■ **INPUT**

-------------------------

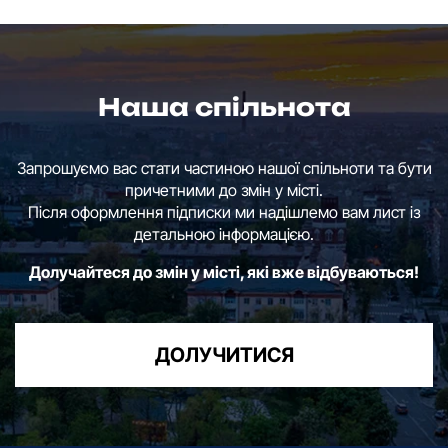
Наша спільнота
Запрошуємо вас стати частиною нашої спільноти та бути
причетними до змін у місті.
Після оформлення підписки ми надішлемо вам лист із
детальною інформацією.
Долучайтеся до змін у місті, які вже відбуваються!
ДОЛУЧИТИСЯ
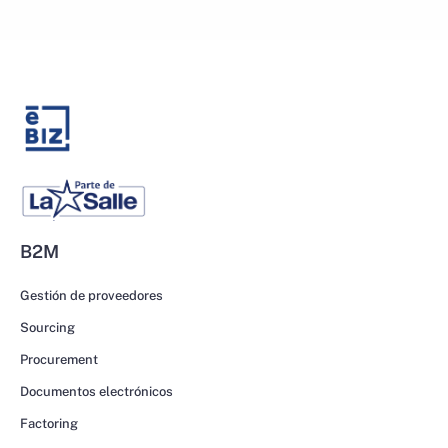
B2M
Gestión de proveedores
Sourcing
Procurement
Documentos electrónicos
Factoring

-------------------------

■ **EXERCISE PROMPT**
Your copy must hold every record above in its exact wording and must hold no pictures.

■ **EXPECTED ANSWER**
Наша спільнота
Запрошуємо вас стати частиною нашої спільноти та бути
причетними до змін у місті.
Після оформлення підписки ми надішлемо вам лист із
детальною інформацією.
Долучайтеся до змін у місті, які вже відбуваються!
ДОЛУЧИТИСЯ
B2M
Gestión de proveedores
Sourcing
Procurement
Documentos electrónicos
Factoring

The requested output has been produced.